This thread on FlyerTalk generated some spirited discussion. It seems that rumors of a potential merger between American Airlines and US Airways were making their way around in mid-November. Having spent over 10 years in the airline business, let me tell you now that rumors run like kudzoo at an airline. I swear we used to start them on purpose just to see how long it would take for a rumor to travel from one crew base to the next. I’m only partly kidding about that!
But back to the topic at hand. The thread references a TheStreet.com article suggesting the possibility of a merger. The article references American’s relative absence from the southeastern United States and the ability to add US Airways’ passengers to its international flights as possible reasons for a hookup.
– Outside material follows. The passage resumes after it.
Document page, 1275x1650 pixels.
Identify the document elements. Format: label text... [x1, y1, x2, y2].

You can read the FT thread and the article and form your own opinion, but here’s mine. Do I think American could merge with US Airways? Sure. Do I think they will, or that they even want to? No. That said, rest assured that American’s managers have probably considered every possible scenario with most any “acquirable” airline, including US Airways, and if they felt they had to, they would probably make the move.
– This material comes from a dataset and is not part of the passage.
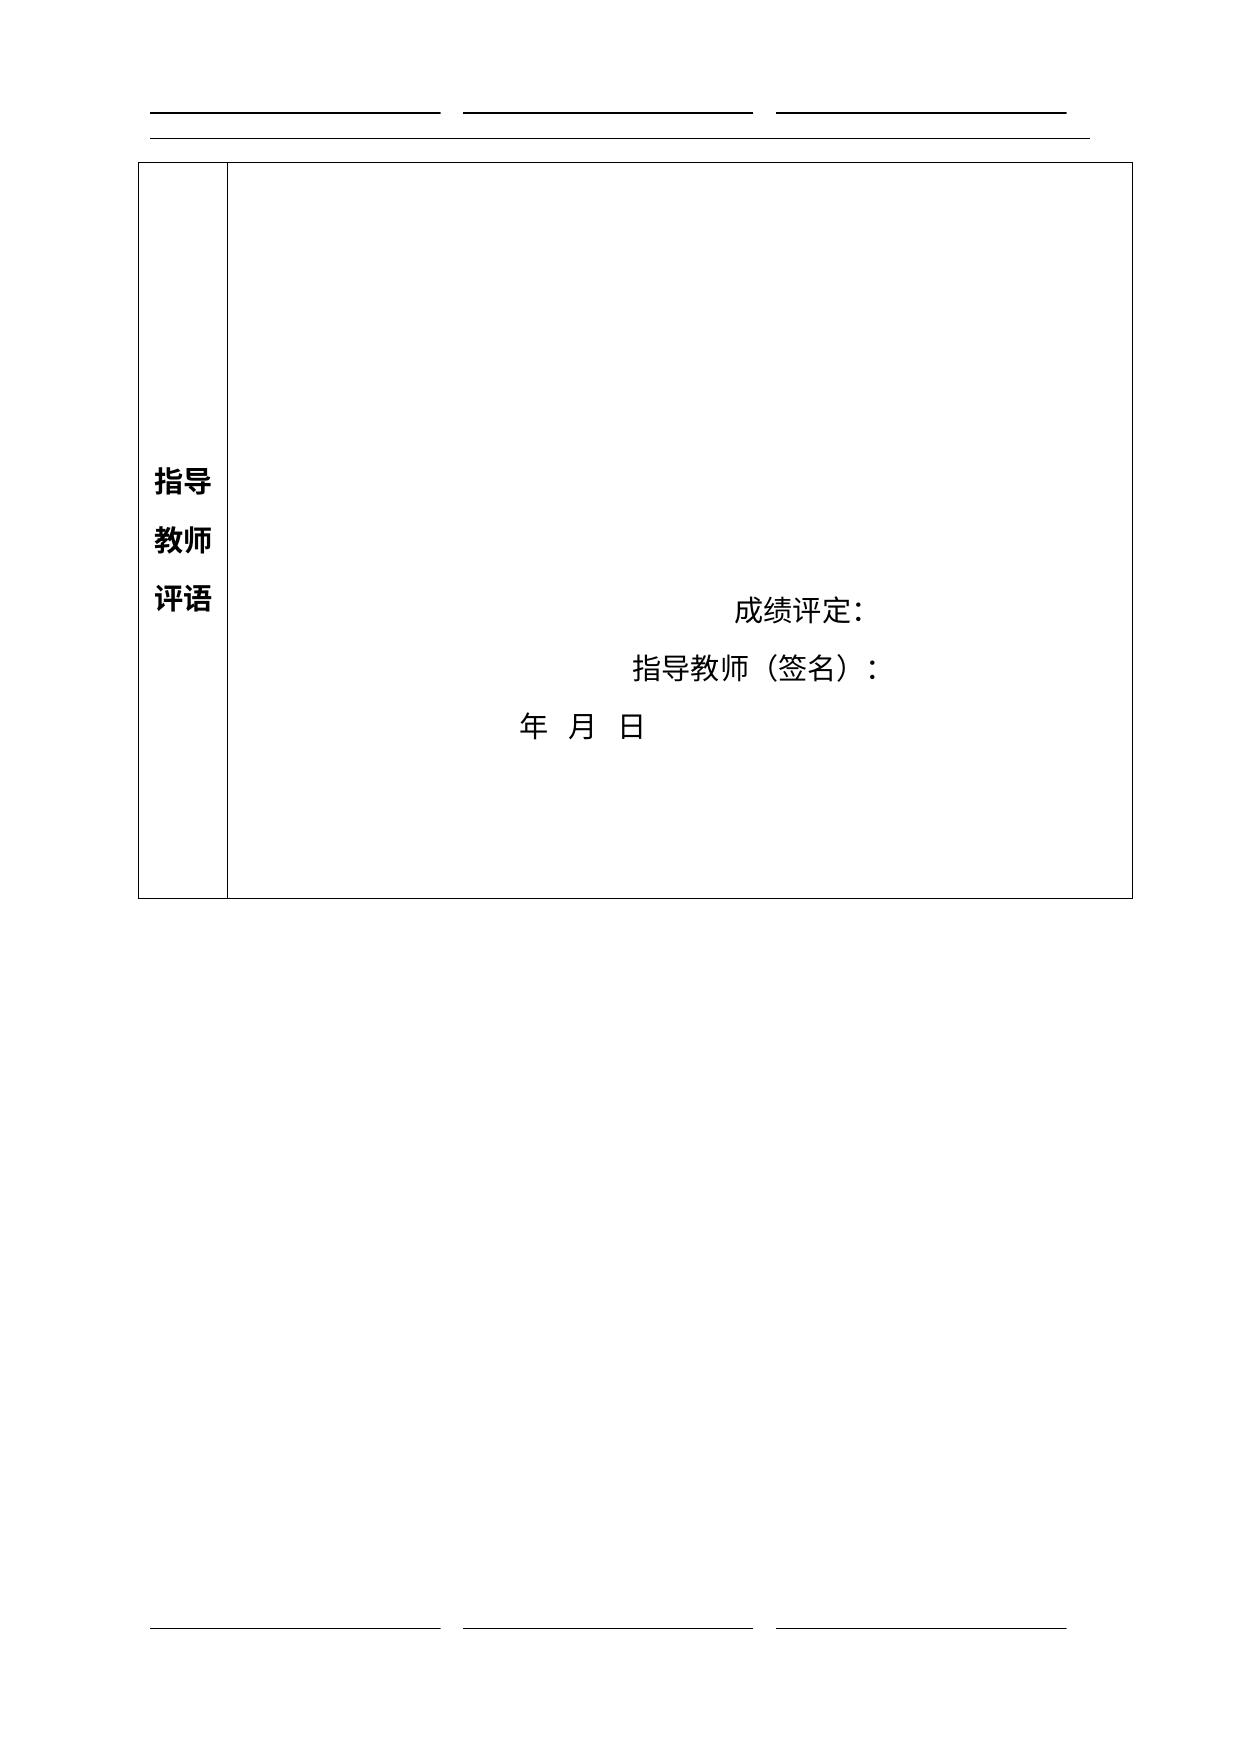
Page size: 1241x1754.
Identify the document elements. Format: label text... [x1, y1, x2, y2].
But I think there’s another scenario, far less messy than a full merger, that may be in the works. As you know, Continental recently joined the Star Alliance and has moved into a very close partnership with United Airlines right down to the point that United is aligning its elite frequent flier upgrade program to match Continental’s. US Airways has been (and still is) a big domestic codeshare partner with United. But you have to wonder, with Continental moving into a much closer relationship with United, is US Airways starting to feel a bit like the lonely girl at the big dance?
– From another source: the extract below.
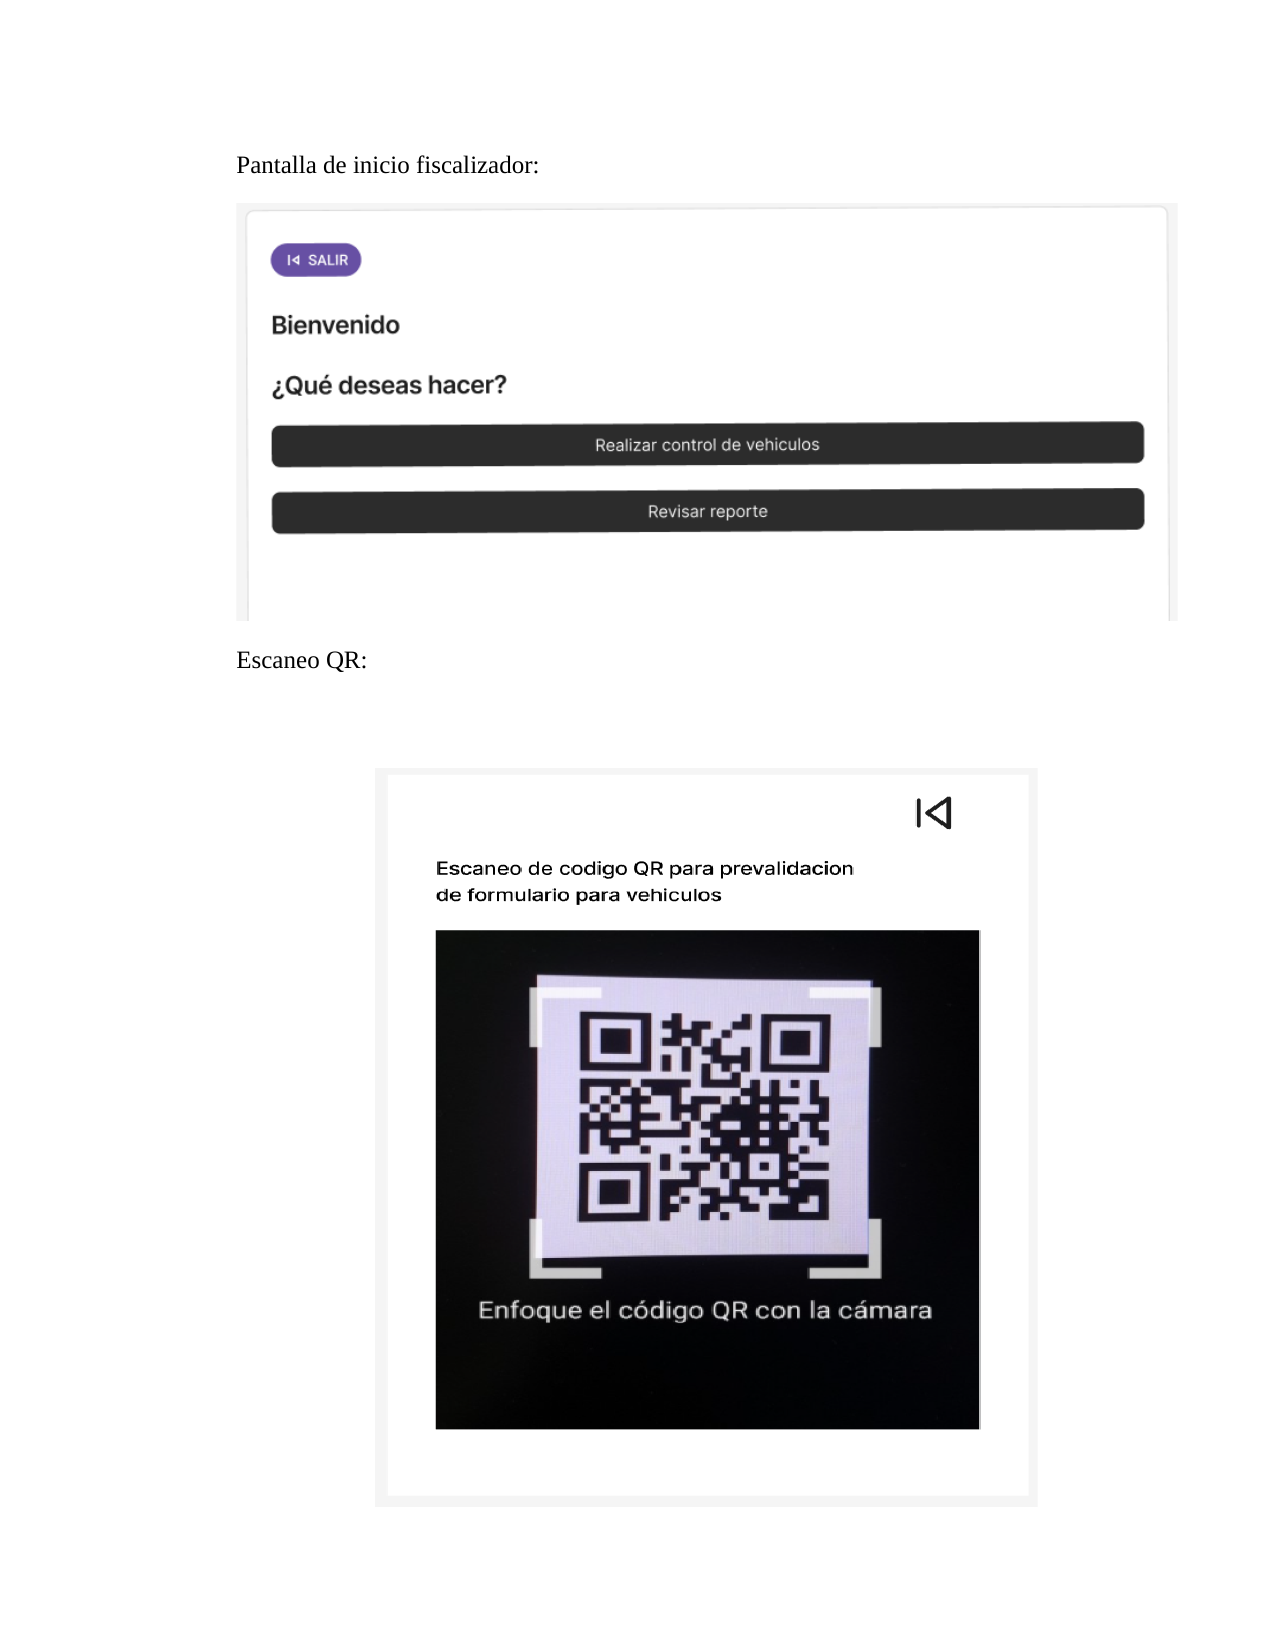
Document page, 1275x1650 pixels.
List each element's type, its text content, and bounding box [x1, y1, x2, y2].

It’s pretty obvious that US Airways wanted to do a deal with United, but they were far more interested in Continental. Could US Airways be lured out of Star and into Oneworld, and a closer domestic relationship with American? Maybe, maybe not. But it’s a fun thought. And such a deal would offer a lot of benefits to American without the mess of an operational merger with US Airways and its apparently forever feuding pilot groups. I can’t fathom trying to put that together with American’s own pilots. This will be interesting to watch.